RELIGIÃO

O papa Francisco assinou neste sábado (3) sua nova encíclica, dedicada à fraternidade. A cerimônia aconteceu na cidade italiana de Assis, em sua primeira saída de Roma em sete meses, devido à pandemia.

O papa latino-americano, que ficou praticamente trancado no Vaticano desde o início da crise de saúde, com algumas breves visitas a igrejas em Roma, celebrou pela primeira vez uma missa na modesta cripta da basílica onde está o túmulo de São Francisco de Assis (1182-1226).


Iluminado por uma lamparina a óleo, diante de um grupo de religiosos, todos usando máscaras cirúrgicas, Francisco assinou três exemplares de sua terceira encíclica, que será lançada no domingo.


No final da discreta cerimônia, o papa argentino agradeceu aos tradutores do texto, escrito em espanhol com o título "Fratelli tutti" (Todos Irmãos), que será mantido em italiano em todas as línguas, sem tradução.


Direcionado a todos os católicos, o novo documento do papa gerou polêmica justamente por seu título, uma citação de São Francisco, que foi rotulado de "machista", ao se dirigir apenas aos "irmãos" e discriminar as mulheres.


Antes de chegar a Assis, fora da programação, o papa visitou o mosteiro das freiras clarissas, em Spello, e depois a basílica de Santa Clara, para rezar junto ao túmulo da primeira discípula de São Francisco, fundadora da ordem e a primeira e única mulher a escrever uma regra de vida religiosa.


O gesto é uma espécie de resposta à crítica ao título da encíclica por parte de um grupo de teólogos, que acusava o papa de deixar de lado mais da metade dos membros da Igreja Católica, ou seja, as mulheres.

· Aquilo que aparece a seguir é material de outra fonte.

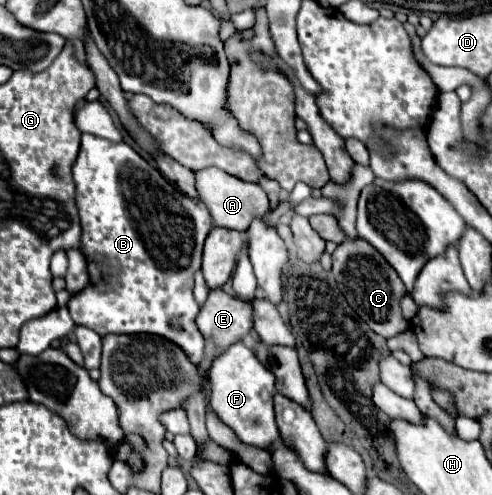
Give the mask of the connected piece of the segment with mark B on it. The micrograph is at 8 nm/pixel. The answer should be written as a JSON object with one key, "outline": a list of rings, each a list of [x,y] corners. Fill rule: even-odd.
{"outline":[[[84,133],[82,135],[82,147],[80,147],[78,159],[72,167],[72,173],[74,173],[74,181],[76,181],[76,205],[78,205],[80,223],[82,223],[82,253],[84,253],[88,263],[106,263],[104,269],[100,269],[100,271],[90,267],[90,283],[76,297],[72,297],[68,301],[68,311],[74,319],[74,323],[88,327],[102,337],[110,335],[110,333],[154,333],[154,335],[162,335],[168,341],[174,341],[176,345],[180,345],[186,351],[186,355],[190,357],[190,361],[202,363],[206,357],[206,353],[204,353],[206,339],[200,333],[200,329],[196,327],[196,315],[200,311],[200,305],[196,303],[192,289],[194,289],[194,273],[200,269],[200,263],[202,263],[204,239],[214,225],[214,221],[210,221],[210,213],[206,213],[202,203],[198,203],[198,201],[190,199],[188,195],[184,195],[182,191],[178,191],[170,181],[166,181],[166,177],[156,167],[152,167],[136,149],[132,149],[126,143],[112,143],[112,141],[94,137],[90,133]],[[170,321],[178,321],[178,327],[172,327]]]}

Um guia em meio à pandemia


Há duas semanas, o diretor editorial do Vaticano, Andrea Tornielli, afirmou em nota que era "absurdo" criticar o documento por machismo ou dizer que ele pretende excluir as mulheres, pois se trata de uma encíclica com mensagem universal, "que conversa realmente com o coração de todas as pessoas", escreveu ele.


Tornielli explicou que a frase do título é encontrada nas Admoestações de São Francisco e que, portanto, "o papa obviamente não a mudou".


A terceira encíclica do papa argentino é fruto de uma profunda reflexão após a grave emergência de saúde que assola o planeta devido ao novo coronavírus.


"Desta crise não poderemos sair iguais a antes. Está em nossas mãos sair melhor ou pior", declarou o papa, que aparentemente escreveu grande parte da encíclica, a terceira do seu pontificado, durante o longo confinamento.


A pandemia nos mostrou "a grande desigualdade que reina no mundo: a desigualdade de oportunidades, de bens, de acesso à saúde e à tecnologia", lamentou ele na semana passada em discurso enviado às Nações Unidas.


Francisco, cuja última viagem havia acontecido em 23 de fevereiro para visitar Bari, uma cidade portuária no sul da Itália onde participou de um encontro internacional de bispos do Mediterrâneo, foi obrigado a abandonar o contato com as multidões que tanto preza.


A dramática imagem da última Sexta-Feira Santa entrará para a história: o chefe da Igreja Católica rezou sozinho diante da imensa esplanada da Praça de São Pedro pelo fim da guerra contra um inimigo invisível.


Durante o rito sem precedentes, no qual concedeu indulgência plenária ao mundo inteiro, o papa fez um apelo pela união das pessoas. 


"Estamos todos no mesmo barco e somos chamados a remar juntos", disse, convidando "a ativar a solidariedade, capaz de dar sentido nestas horas em que tudo parece naufragar", ressaltou.


É a mesma solidariedade que pediu ao retomar em setembro a tradicional audiência de quarta-feira com os fiéis, mas na ocasião em um pátio fechado dentro do Vaticano com capacidade para apenas 500 pessoas.


O novo documento papal, que pela primeira vez é assinado fora dos muros do Vaticano, deve servir como um guia espiritual para os católicos em face dos momentos inéditos enfrentados pela humanidade.


O texto será lançado oficialmente no domingo, no dia de São Francisco de Assis.